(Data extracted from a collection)
++++

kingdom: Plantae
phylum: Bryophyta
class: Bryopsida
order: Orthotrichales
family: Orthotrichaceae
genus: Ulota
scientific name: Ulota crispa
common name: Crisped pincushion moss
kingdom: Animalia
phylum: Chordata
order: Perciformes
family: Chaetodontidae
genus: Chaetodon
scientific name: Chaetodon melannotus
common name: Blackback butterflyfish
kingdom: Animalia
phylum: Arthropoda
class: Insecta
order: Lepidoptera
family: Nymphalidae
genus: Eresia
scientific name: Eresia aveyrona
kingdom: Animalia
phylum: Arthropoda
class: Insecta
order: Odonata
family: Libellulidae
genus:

++++

Output every line of the entries above as a JSON list of strings, one string per line, skipping any blank lines.

[
  "kingdom: Plantae",
  "phylum: Bryophyta",
  "class: Bryopsida",
  "order: Orthotrichales",
  "family: Orthotrichaceae",
  "genus: Ulota",
  "scientific name: Ulota crispa",
  "common name: Crisped pincushion moss",
  "kingdom: Animalia",
  "phylum: Chordata",
  "order: Perciformes",
  "family: Chaetodontidae",
  "genus: Chaetodon",
  "scientific name: Chaetodon melannotus",
  "common name: Blackback butterflyfish",
  "kingdom: Animalia",
  "phylum: Arthropoda",
  "class: Insecta",
  "order: Lepidoptera",
  "family: Nymphalidae",
  "genus: Eresia",
  "scientific name: Eresia aveyrona",
  "kingdom: Animalia",
  "phylum: Arthropoda",
  "class: Insecta",
  "order: Odonata",
  "family: Libellulidae",
  "genus:"
]